One activist taking part in the demonstrations and information campaign is Lubna Rinawe, a bookstore owner from Raina. She has been a vegan for 15 years — it all started when she saw animals being slaughtered, then films on social media.  Family and friends would tell her she was foolish; meat is delicious and eating it is the right way to live.

“Now they tell me, ‘You’re right,’” Rinawe says. “In the body of someone who always eats from animals — meat, cheese or any animal products — there are endless diseases. I’m 55. I don’t take one pill.”

She says she has convinced 50 relatives and close friends to stop eating animal products, most of them women. Two of her three children are vegan. Her husband isn’t vegan but only eats meat outside the house.

“I have no meat at home, but you can have everything without meat. Everything is so tasty,” Rinawe says, immediately offering a recipe for meatless maqluba. She says her husband always enjoys her cooking.

“It’s easier to convince the women because of compassion," she says. "As mothers they have compassion for animals. They understand the suffering and awful violence.”

It’s still hard to find Arab vegan restaurants that are ideologically driven, but Yakoub Khayat, owner of a restaurant in Rameh, says most Arab food, outside holidays or special events, is based on plants and legumes. He originally opened his restaurant to serve breakfast to his fellow villagers and offers a wide range of vegetarian and vegan dishes.

About 60 percent of his lunchtime customers are Jews, he estimates, not that these people are thinking about compassion. “It’s about health, light food, not heavy on the intestines, he says. “It’s a new step toward healthier things.”

According to Waseem Godia of Isfiya, health-motivated vegans “will break at the first shawarma.” The 35-year-old career army officer has been a vegan for two years.

A graduate of the geography and environmental studies department at the University of Haifa, he sees a direct line between the environment and veganism, both because of environmental damage caused by the consumption of animal products and pollution from the beef industry.

His wife and 5-year-old daughter are vegetarian. “We don’t keep animal products at home, but it’s hard for them to give up Druze labaneh and fish,” he says.

Godia says he strongly supports the PR campaign but is very much against preaching and brainwashing "like a religion.” “I don’t impose myself on others. The girl is exposed in kindergarten and day care,” he says. “I can’t impose such a big change on her.”
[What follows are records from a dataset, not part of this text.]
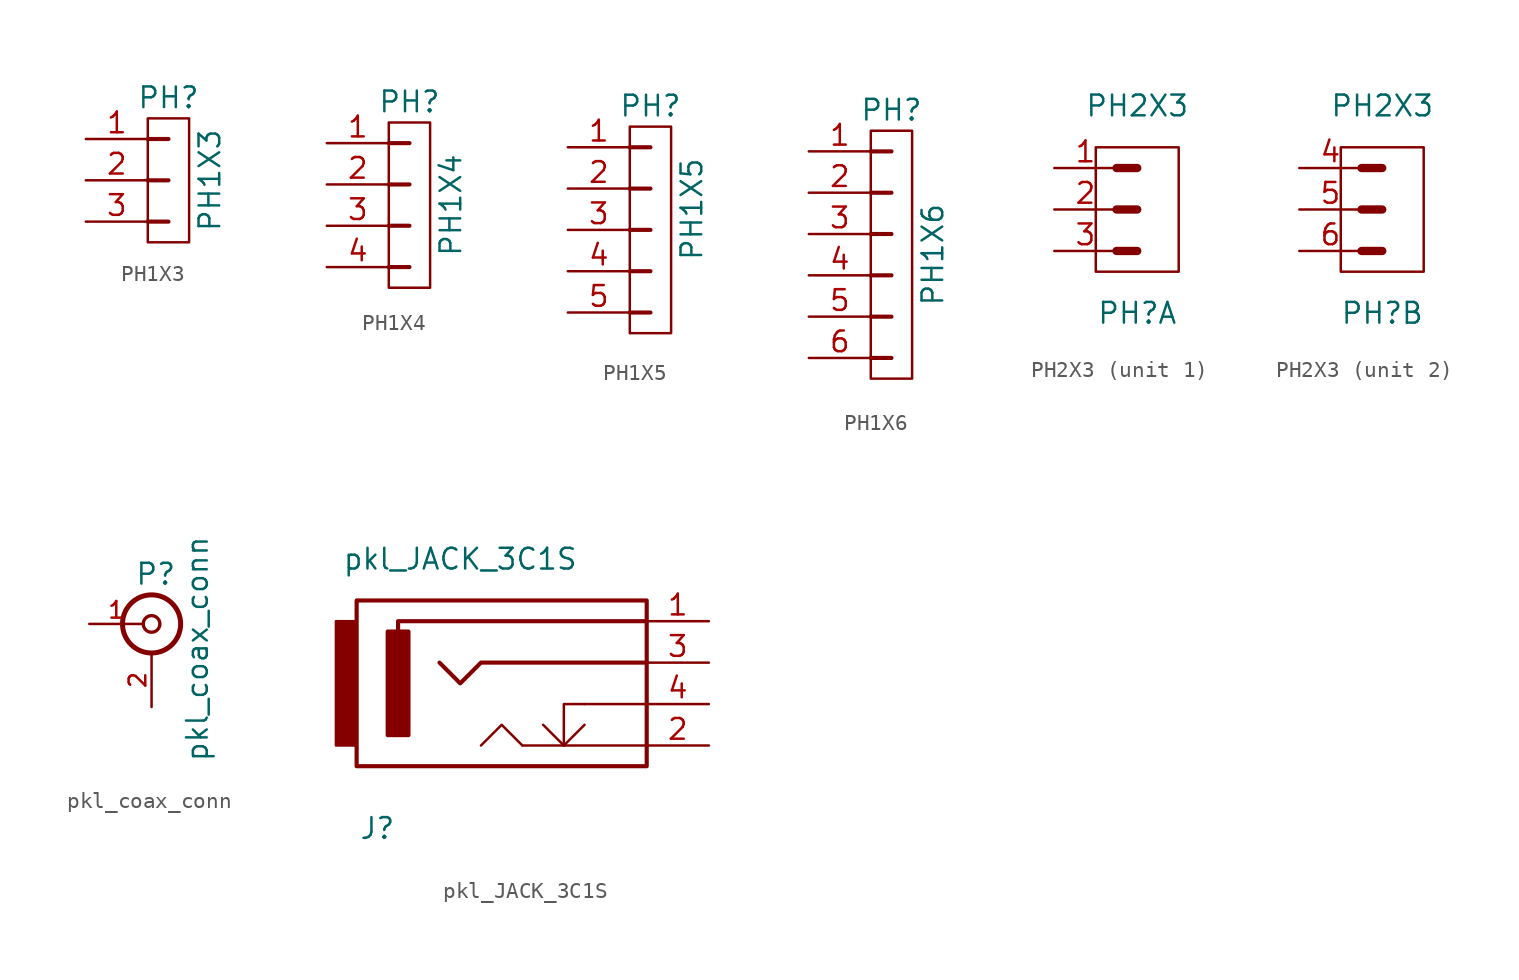
<source format=kicad_sym>
(kicad_symbol_lib
  (version 20211014)
  (generator kicad_symbol_editor)
  (symbol "PH1X3"
    (pin_names
      (offset 1.016) hide)
    (property "Reference" "PH"
      (at 0 5.08 0)
      (effects (font (size 1.27 1.27))))
    (property "Value" "PH1X3"
      (at 2.54 0 90)
      (effects (font (size 1.27 1.27))))
    (symbol "PH1X3_0_1"
      (rectangle (start -1.27 3.81) (end 1.27 -3.81) (stroke (width 0) (type default) (color 0 0 0 0)) (fill (type none)))
      (polyline (pts (xy -1.27 -2.54) (xy 0 -2.54)) (stroke (width 0.254) (type default) (color 0 0 0 0)) (fill (type none)))
      (polyline (pts (xy -1.27 0) (xy 0 0)) (stroke (width 0.254) (type default) (color 0 0 0 0)) (fill (type none)))
      (polyline (pts (xy -1.27 2.54) (xy 0 2.54)) (stroke (width 0.254) (type default) (color 0 0 0 0)) (fill (type none))))
    (symbol "PH1X3_1_1"
      (pin passive line (at -5.08 2.54 0) (length 3.81) (name "~" (effects (font (size 1.27 1.27)))) (number "1" (effects (font (size 1.27 1.27)))))
      (pin passive line (at -5.08 0 0) (length 3.81) (name "~" (effects (font (size 1.27 1.27)))) (number "2" (effects (font (size 1.27 1.27)))))
      (pin passive line (at -5.08 -2.54 0) (length 3.81) (name "~" (effects (font (size 1.27 1.27)))) (number "3" (effects (font (size 1.27 1.27)))))))
  (symbol "PH1X4"
    (pin_names
      (offset 1.016) hide)
    (property "Reference" "PH"
      (at 0 6.35 0)
      (effects (font (size 1.27 1.27))))
    (property "Value" "PH1X4"
      (at 2.54 0 90)
      (effects (font (size 1.27 1.27))))
    (symbol "PH1X4_0_1"
      (rectangle (start -1.27 5.08) (end 1.27 -5.08) (stroke (width 0) (type default) (color 0 0 0 0)) (fill (type none)))
      (polyline (pts (xy -1.27 -3.81) (xy 0 -3.81)) (stroke (width 0.254) (type default) (color 0 0 0 0)) (fill (type none)))
      (polyline (pts (xy -1.27 -1.27) (xy 0 -1.27)) (stroke (width 0.254) (type default) (color 0 0 0 0)) (fill (type none)))
      (polyline (pts (xy -1.27 1.27) (xy 0 1.27)) (stroke (width 0.254) (type default) (color 0 0 0 0)) (fill (type none)))
      (polyline (pts (xy -1.27 3.81) (xy 0 3.81)) (stroke (width 0.254) (type default) (color 0 0 0 0)) (fill (type none))))
    (symbol "PH1X4_1_1"
      (pin passive line (at -5.08 3.81 0) (length 3.81) (name "~" (effects (font (size 1.27 1.27)))) (number "1" (effects (font (size 1.27 1.27)))))
      (pin passive line (at -5.08 1.27 0) (length 3.81) (name "~" (effects (font (size 1.27 1.27)))) (number "2" (effects (font (size 1.27 1.27)))))
      (pin passive line (at -5.08 -1.27 0) (length 3.81) (name "~" (effects (font (size 1.27 1.27)))) (number "3" (effects (font (size 1.27 1.27)))))
      (pin passive line (at -5.08 -3.81 0) (length 3.81) (name "~" (effects (font (size 1.27 1.27)))) (number "4" (effects (font (size 1.27 1.27)))))))
  (symbol "PH1X5"
    (pin_names
      (offset 1.016) hide)
    (property "Reference" "PH"
      (at 0 6.35 0)
      (effects (font (size 1.27 1.27))))
    (property "Value" "PH1X5"
      (at 2.54 0 90)
      (effects (font (size 1.27 1.27))))
    (symbol "PH1X5_0_1"
      (rectangle (start -1.27 5.08) (end 1.27 -7.62) (stroke (width 0) (type default) (color 0 0 0 0)) (fill (type none)))
      (polyline (pts (xy -1.27 -6.35) (xy 0 -6.35)) (stroke (width 0.254) (type default) (color 0 0 0 0)) (fill (type none)))
      (polyline (pts (xy -1.27 -3.81) (xy 0 -3.81)) (stroke (width 0.254) (type default) (color 0 0 0 0)) (fill (type none)))
      (polyline (pts (xy -1.27 -1.27) (xy 0 -1.27)) (stroke (width 0.254) (type default) (color 0 0 0 0)) (fill (type none)))
      (polyline (pts (xy -1.27 1.27) (xy 0 1.27)) (stroke (width 0.254) (type default) (color 0 0 0 0)) (fill (type none)))
      (polyline (pts (xy -1.27 3.81) (xy 0 3.81)) (stroke (width 0.254) (type default) (color 0 0 0 0)) (fill (type none))))
    (symbol "PH1X5_1_1"
      (pin passive line (at -5.08 3.81 0) (length 3.81) (name "~" (effects (font (size 1.27 1.27)))) (number "1" (effects (font (size 1.27 1.27)))))
      (pin passive line (at -5.08 1.27 0) (length 3.81) (name "~" (effects (font (size 1.27 1.27)))) (number "2" (effects (font (size 1.27 1.27)))))
      (pin passive line (at -5.08 -1.27 0) (length 3.81) (name "~" (effects (font (size 1.27 1.27)))) (number "3" (effects (font (size 1.27 1.27)))))
      (pin passive line (at -5.08 -3.81 0) (length 3.81) (name "~" (effects (font (size 1.27 1.27)))) (number "4" (effects (font (size 1.27 1.27)))))
      (pin passive line (at -5.08 -6.35 0) (length 3.81) (name "~" (effects (font (size 1.27 1.27)))) (number "5" (effects (font (size 1.27 1.27)))))))
  (symbol "PH1X6"
    (pin_names
      (offset 1.016) hide)
    (property "Reference" "PH"
      (at 0 8.89 0)
      (effects (font (size 1.27 1.27))))
    (property "Value" "PH1X6"
      (at 2.54 0 90)
      (effects (font (size 1.27 1.27))))
    (symbol "PH1X6_0_1"
      (rectangle (start -1.27 7.62) (end 1.27 -7.62) (stroke (width 0) (type default) (color 0 0 0 0)) (fill (type none)))
      (polyline (pts (xy -1.27 -6.35) (xy 0 -6.35)) (stroke (width 0.254) (type default) (color 0 0 0 0)) (fill (type none)))
      (polyline (pts (xy -1.27 -3.81) (xy 0 -3.81)) (stroke (width 0.254) (type default) (color 0 0 0 0)) (fill (type none)))
      (polyline (pts (xy -1.27 -1.27) (xy 0 -1.27)) (stroke (width 0.254) (type default) (color 0 0 0 0)) (fill (type none)))
      (polyline (pts (xy -1.27 1.27) (xy 0 1.27)) (stroke (width 0.254) (type default) (color 0 0 0 0)) (fill (type none)))
      (polyline (pts (xy -1.27 3.81) (xy 0 3.81)) (stroke (width 0.254) (type default) (color 0 0 0 0)) (fill (type none)))
      (polyline (pts (xy -1.27 6.35) (xy 0 6.35)) (stroke (width 0.254) (type default) (color 0 0 0 0)) (fill (type none))))
    (symbol "PH1X6_1_1"
      (pin passive line (at -5.08 6.35 0) (length 3.81) (name "~" (effects (font (size 1.27 1.27)))) (number "1" (effects (font (size 1.27 1.27)))))
      (pin passive line (at -5.08 3.81 0) (length 3.81) (name "~" (effects (font (size 1.27 1.27)))) (number "2" (effects (font (size 1.27 1.27)))))
      (pin passive line (at -5.08 1.27 0) (length 3.81) (name "~" (effects (font (size 1.27 1.27)))) (number "3" (effects (font (size 1.27 1.27)))))
      (pin passive line (at -5.08 -1.27 0) (length 3.81) (name "~" (effects (font (size 1.27 1.27)))) (number "4" (effects (font (size 1.27 1.27)))))
      (pin passive line (at -5.08 -3.81 0) (length 3.81) (name "~" (effects (font (size 1.27 1.27)))) (number "5" (effects (font (size 1.27 1.27)))))
      (pin passive line (at -5.08 -6.35 0) (length 3.81) (name "~" (effects (font (size 1.27 1.27)))) (number "6" (effects (font (size 1.27 1.27)))))))
  (symbol "PH2X3"
    (pin_names
      (offset 1.016) hide)
    (property "Reference" "PH"
      (at 0 -6.35 0)
      (effects (font (size 1.27 1.27))))
    (property "Value" "PH2X3"
      (at 0 6.35 0)
      (effects (font (size 1.27 1.27))))
    (symbol "PH2X3_0_1"
      (rectangle (start -2.54 3.81) (end 2.54 -3.81) (stroke (width 0) (type default) (color 0 0 0 0)) (fill (type none)))
      (polyline (pts (xy -1.27 -2.54) (xy 0 -2.54)) (stroke (width 0.508) (type default) (color 0 0 0 0)) (fill (type none)))
      (polyline (pts (xy -1.27 0) (xy 0 0)) (stroke (width 0.508) (type default) (color 0 0 0 0)) (fill (type none)))
      (polyline (pts (xy -1.27 2.54) (xy 0 2.54)) (stroke (width 0.508) (type default) (color 0 0 0 0)) (fill (type none))))
    (symbol "PH2X3_1_1"
      (pin passive line (at -5.08 2.54 0) (length 3.81) (name "~" (effects (font (size 1.27 1.27)))) (number "1" (effects (font (size 1.27 1.27)))))
      (pin passive line (at -5.08 0 0) (length 3.81) (name "~" (effects (font (size 1.27 1.27)))) (number "2" (effects (font (size 1.27 1.27)))))
      (pin passive line (at -5.08 -2.54 0) (length 3.81) (name "~" (effects (font (size 1.27 1.27)))) (number "3" (effects (font (size 1.27 1.27))))))
    (symbol "PH2X3_2_1"
      (pin passive line (at -5.08 2.54 0) (length 3.81) (name "~" (effects (font (size 1.27 1.27)))) (number "4" (effects (font (size 1.27 1.27)))))
      (pin passive line (at -5.08 0 0) (length 3.81) (name "~" (effects (font (size 1.27 1.27)))) (number "5" (effects (font (size 1.27 1.27)))))
      (pin passive line (at -5.08 -2.54 0) (length 3.81) (name "~" (effects (font (size 1.27 1.27)))) (number "6" (effects (font (size 1.27 1.27)))))))
  (symbol "pkl_coax_conn"
    (pin_names
      (offset 1.016) hide)
    (property "Reference" "P"
      (at 0.254 3.048 0)
      (effects (font (size 1.27 1.27))))
    (property "Value" "pkl_coax_conn"
      (at 2.794 -1.524 90)
      (effects (font (size 1.27 1.27))))
    (symbol "pkl_coax_conn_0_1"
      (circle (center 0 0) (radius 0.508) (stroke (width 0.203) (type default) (color 0 0 0 0)) (fill (type none)))
      (circle (center 0 0) (radius 1.778) (stroke (width 0.305) (type default) (color 0 0 0 0)) (fill (type none))))
    (symbol "pkl_coax_conn_1_1"
      (pin passive line (at -3.81 0 0) (length 3.302) (name "In" (effects (font (size 1.016 1.016)))) (number "1" (effects (font (size 1.016 1.016)))))
      (pin passive line (at 0 -5.08 90) (length 3.302) (name "Ext" (effects (font (size 1.016 1.016)))) (number "2" (effects (font (size 1.016 1.016)))))))
  (symbol "pkl_JACK_3C1S"
    (pin_names
      (offset 1.016))
    (property "Reference" "J"
      (at -8.89 -7.62 0)
      (effects (font (size 1.27 1.27))))
    (property "Value" "pkl_JACK_3C1S"
      (at -3.81 8.89 0)
      (effects (font (size 1.27 1.27))))
    (symbol "pkl_JACK_3C1S_0_1"
      (rectangle (start -11.43 5.08) (end -10.16 -2.54) (stroke (width 0) (type default) (color 0 0 0 0)) (fill (type outline)))
      (rectangle (start -8.255 4.445) (end -6.985 -1.905) (stroke (width 0.254) (type default) (color 0 0 0 0)) (fill (type outline)))
      (polyline (pts (xy 3.81 0) (xy 7.62 0) (xy 7.62 0)) (stroke (width 0) (type default) (color 0 0 0 0)) (fill (type none)))
      (polyline (pts (xy 7.62 5.08) (xy -7.62 5.08) (xy -7.62 4.445)) (stroke (width 0.254) (type default) (color 0 0 0 0)) (fill (type none)))
      (polyline (pts (xy 0 -2.54) (xy -1.27 -1.27) (xy -2.54 -2.54) (xy -2.54 -2.54)) (stroke (width 0) (type default) (color 0 0 0 0)) (fill (type none)))
      (polyline (pts (xy 0 -2.54) (xy 7.62 -2.54) (xy 7.62 -2.54) (xy 7.62 -2.54)) (stroke (width 0) (type default) (color 0 0 0 0)) (fill (type none)))
      (polyline (pts (xy 1.27 -1.27) (xy 2.54 -2.54) (xy 3.81 -1.27) (xy 3.81 -1.27)) (stroke (width 0) (type default) (color 0 0 0 0)) (fill (type none)))
      (polyline (pts (xy 3.81 0) (xy 2.54 0) (xy 2.54 -2.54) (xy 2.54 -2.54)) (stroke (width 0) (type default) (color 0 0 0 0)) (fill (type none)))
      (polyline (pts (xy 7.62 2.54) (xy -2.54 2.54) (xy -3.81 1.27) (xy -5.08 2.54)) (stroke (width 0.254) (type default) (color 0 0 0 0)) (fill (type none)))
      (rectangle (start 7.62 -3.81) (end -10.16 6.35) (stroke (width 0.254) (type default) (color 0 0 0 0)) (fill (type none))))
    (symbol "pkl_JACK_3C1S_1_1"
      (pin passive line (at 11.43 5.08 180) (length 3.81) (name "~" (effects (font (size 1.27 1.27)))) (number "1" (effects (font (size 1.27 1.27)))))
      (pin passive line (at 11.43 -2.54 180) (length 3.81) (name "~" (effects (font (size 1.27 1.27)))) (number "2" (effects (font (size 1.27 1.27)))))
      (pin passive line (at 11.43 2.54 180) (length 3.81) (name "~" (effects (font (size 1.27 1.27)))) (number "3" (effects (font (size 1.27 1.27)))))
      (pin passive line (at 11.43 0 180) (length 3.81) (name "~" (effects (font (size 1.27 1.27)))) (number "4" (effects (font (size 1.27 1.27))))))))
</source>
He doesn't take part in the demonstrations but does help run a vegan Facebook page. His older brother, a Border Police officer, is also a vegan, as are two of his uncles. Recently he and his wife convinced his father-in-law, the owner of a restaurant in Isfiya, to add seitan-based shawarma and kebabs to the menu. The vegan options have been successful.

Godia notes that Druze cuisine is based on worshipping the soil, so, for example, there's plenty of grape leaves and majadra. The industrialized meat culture seeped into Druze culture as it did into all cultures.

“I’m not differentiating between Druze, Muslims and Jews,” he says. “They were brainwashed and got used to eating animal products.”

Veganism is linked to the environmental change he’d like to see happen around the world, so information campaigns are vital. “Knowledge is power,” he says. “It’s awareness and consciousness, and it will slowly seep in.”

Something significant among all the activists is that none of them is surprised by the increasing numbers of vegans and vegetarians.

"We’re at the start of something interesting,” says Balloutine. “I’m sure it will expand. I only hope that this expansion takes as little time as possible.”